Would you like some diarrhea with your coffee?

Fecal bacteria can cause diarrhea when ingested, and large quantities of it can lead to flu-like symptoms that include abdominal cramps, bloating and fever. One microbiologist says it could signal the presence of more troubling germs. He told Business Insider that it suggests workers are handling food with dirty hands, which could also mean germs like Salmonella, Hepatitis A, and Norovirus could be present.

Microbiologist Margarita Gomez Escalada said that the ice was likely contaminated after being touched with dirty hands, but failing to properly clean the ice machines and ice buckets could have also contributed to the problem. She added that it was possible there were other pathogens in the samples that were not tested for.

Starbucks told the BBC that it would be investigating the claims and said they take hygiene at their locations very seriously.

Regardless of what their investigation uncovers, it’s a good idea to steer clear of Starbucks if you value your health because their beverages contain unforgivable amounts of sugar. For example, their Venti Cinnamon Roll Frappuccino contains 102 grams of sugar, which is equal to around 30 cubes of sugar. That’s more sugar than you should consume in a whole week. Regular consumption of these beverages is the perfect recipe for a huge waistline and type 2 diabetes.

Eating at restaurants is a risky proposition

If you think the fecal bacteria problem is limited to Starbucks, you’re in for a very unpleasant surprise because you’ll find plenty of past headlines about fecal bacteria in restaurants. For example, on one occasion, undercover reporters found ice at a KFC outlet that contained high levels of fecal coliform. It has also been found on airplane tray tables and in bagged salads.

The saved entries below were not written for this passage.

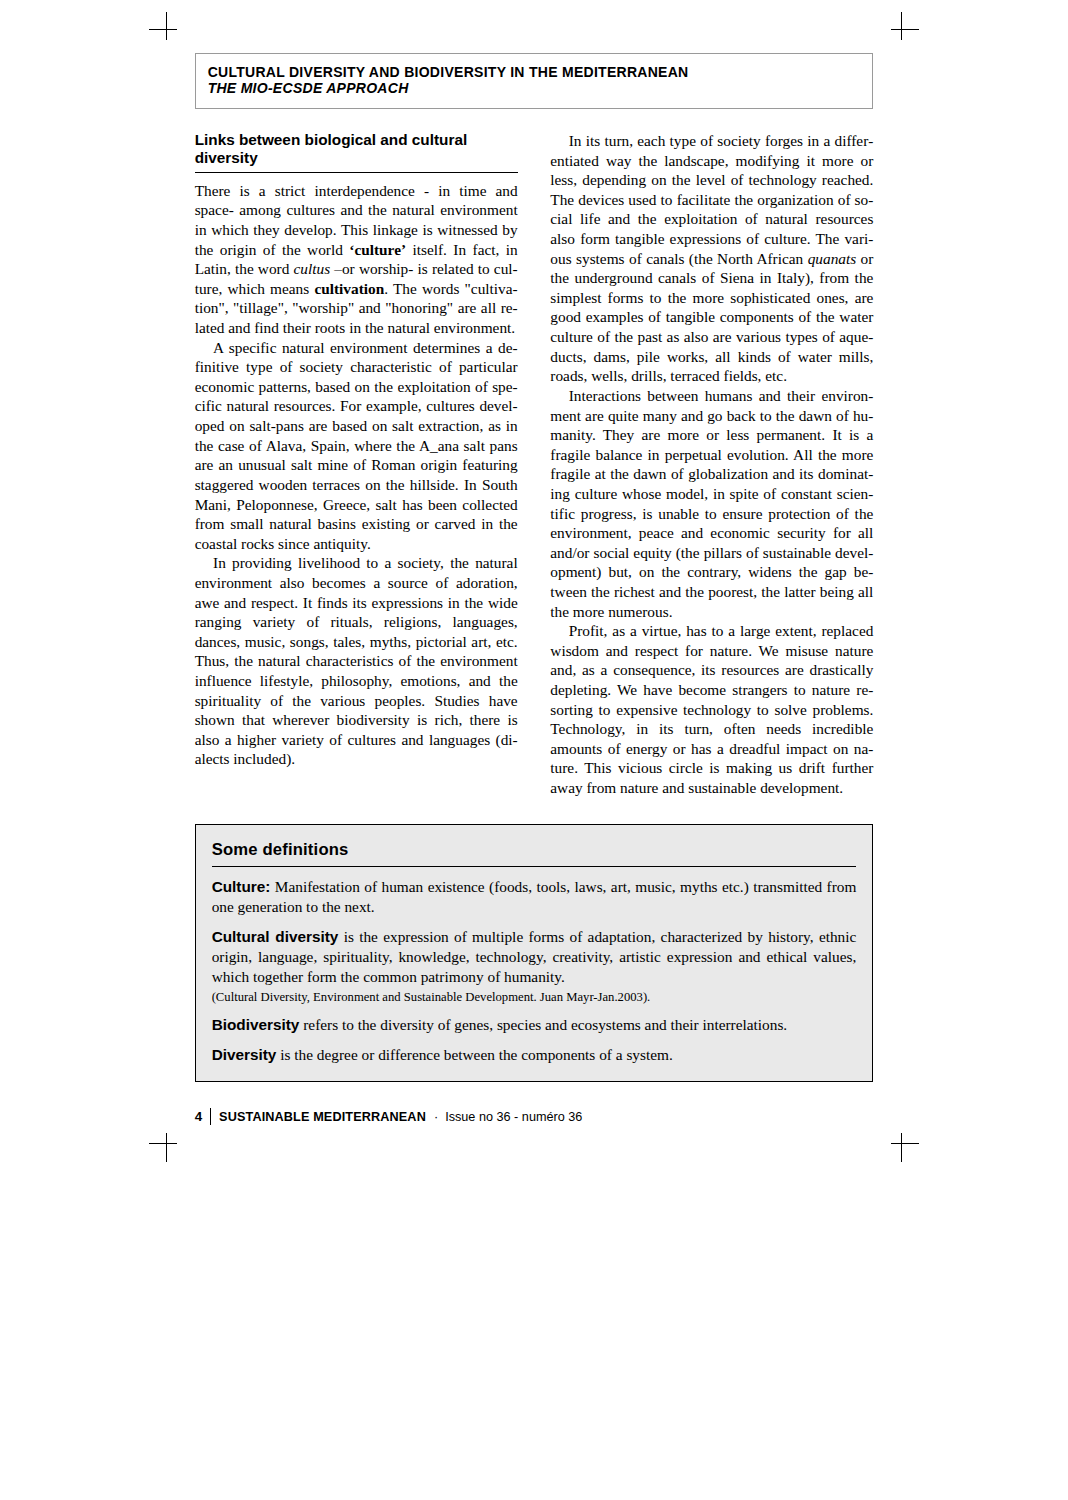CULTURAL DIVERSITY AND BIODIVERSITY IN THE MEDITERRANEAN
THE MIO-ECSDE APPROACH
Links between biological and cultural diversity
There is a strict interdependence - in time and space- among cultures and the natural environment in which they develop. This linkage is witnessed by the origin of the world ‘culture’ itself. In fact, in Latin, the word cultus –or worship- is related to culture, which means cultivation. The words "cultivation", "tillage", "worship" and "honoring" are all related and find their roots in the natural environment.
A specific natural environment determines a definitive type of society characteristic of particular economic patterns, based on the exploitation of specific natural resources. For example, cultures developed on salt-pans are based on salt extraction, as in the case of Alava, Spain, where the A_ana salt pans are an unusual salt mine of Roman origin featuring staggered wooden terraces on the hillside. In South Mani, Peloponnese, Greece, salt has been collected from small natural basins existing or carved in the coastal rocks since antiquity.
In providing livelihood to a society, the natural environment also becomes a source of adoration, awe and respect. It finds its expressions in the wide ranging variety of rituals, religions, languages, dances, music, songs, tales, myths, pictorial art, etc. Thus, the natural characteristics of the environment influence lifestyle, philosophy, emotions, and the spirituality of the various peoples. Studies have shown that wherever biodiversity is rich, there is also a higher variety of cultures and languages (dialects included).
In its turn, each type of society forges in a differentiated way the landscape, modifying it more or less, depending on the level of technology reached. The devices used to facilitate the organization of social life and the exploitation of natural resources also form tangible expressions of culture. The various systems of canals (the North African quanats or the underground canals of Siena in Italy), from the simplest forms to the more sophisticated ones, are good examples of tangible components of the water culture of the past as also are various types of aqueducts, dams, pile works, all kinds of water mills, roads, wells, drills, terraced fields, etc.
Interactions between humans and their environment are quite many and go back to the dawn of humanity. They are more or less permanent. It is a fragile balance in perpetual evolution. All the more fragile at the dawn of globalization and its dominating culture whose model, in spite of constant scientific progress, is unable to ensure protection of the environment, peace and economic security for all and/or social equity (the pillars of sustainable development) but, on the contrary, widens the gap between the richest and the poorest, the latter being all the more numerous.
Profit, as a virtue, has to a large extent, replaced wisdom and respect for nature. We misuse nature and, as a consequence, its resources are drastically depleting. We have become strangers to nature resorting to expensive technology to solve problems. Technology, in its turn, often needs incredible amounts of energy or has a dreadful impact on nature. This vicious circle is making us drift further away from nature and sustainable development.
Some definitions
Culture: Manifestation of human existence (foods, tools, laws, art, music, myths etc.) transmitted from one generation to the next.
Cultural diversity is the expression of multiple forms of adaptation, characterized by history, ethnic origin, language, spirituality, knowledge, technology, creativity, artistic expression and ethical values, which together form the common patrimony of humanity.
(Cultural Diversity, Environment and Sustainable Development. Juan Mayr-Jan.2003).
Biodiversity refers to the diversity of genes, species and ecosystems and their interrelations.
Diversity is the degree or difference between the components of a system.
4 SUSTAINABLE MEDITERRANEAN · Issue no 36 - numéro 36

The truth is that every time you head to a restaurant, you are taking a gamble with your health. There are simply too many variables at play that you cannot control. Can you be sure that everyone who handled your food washed their hands adequately after using the restroom? Was the equipment properly sanitized? Do you know where the restaurant sources its ingredients? Could your food contain pesticides, heavy metals and other toxins? Was it cooked long enough and kept at safe temperatures before it was served to you? Eating out might be a fun way to socialize, but it’s hardly surprising when stories like this make the news.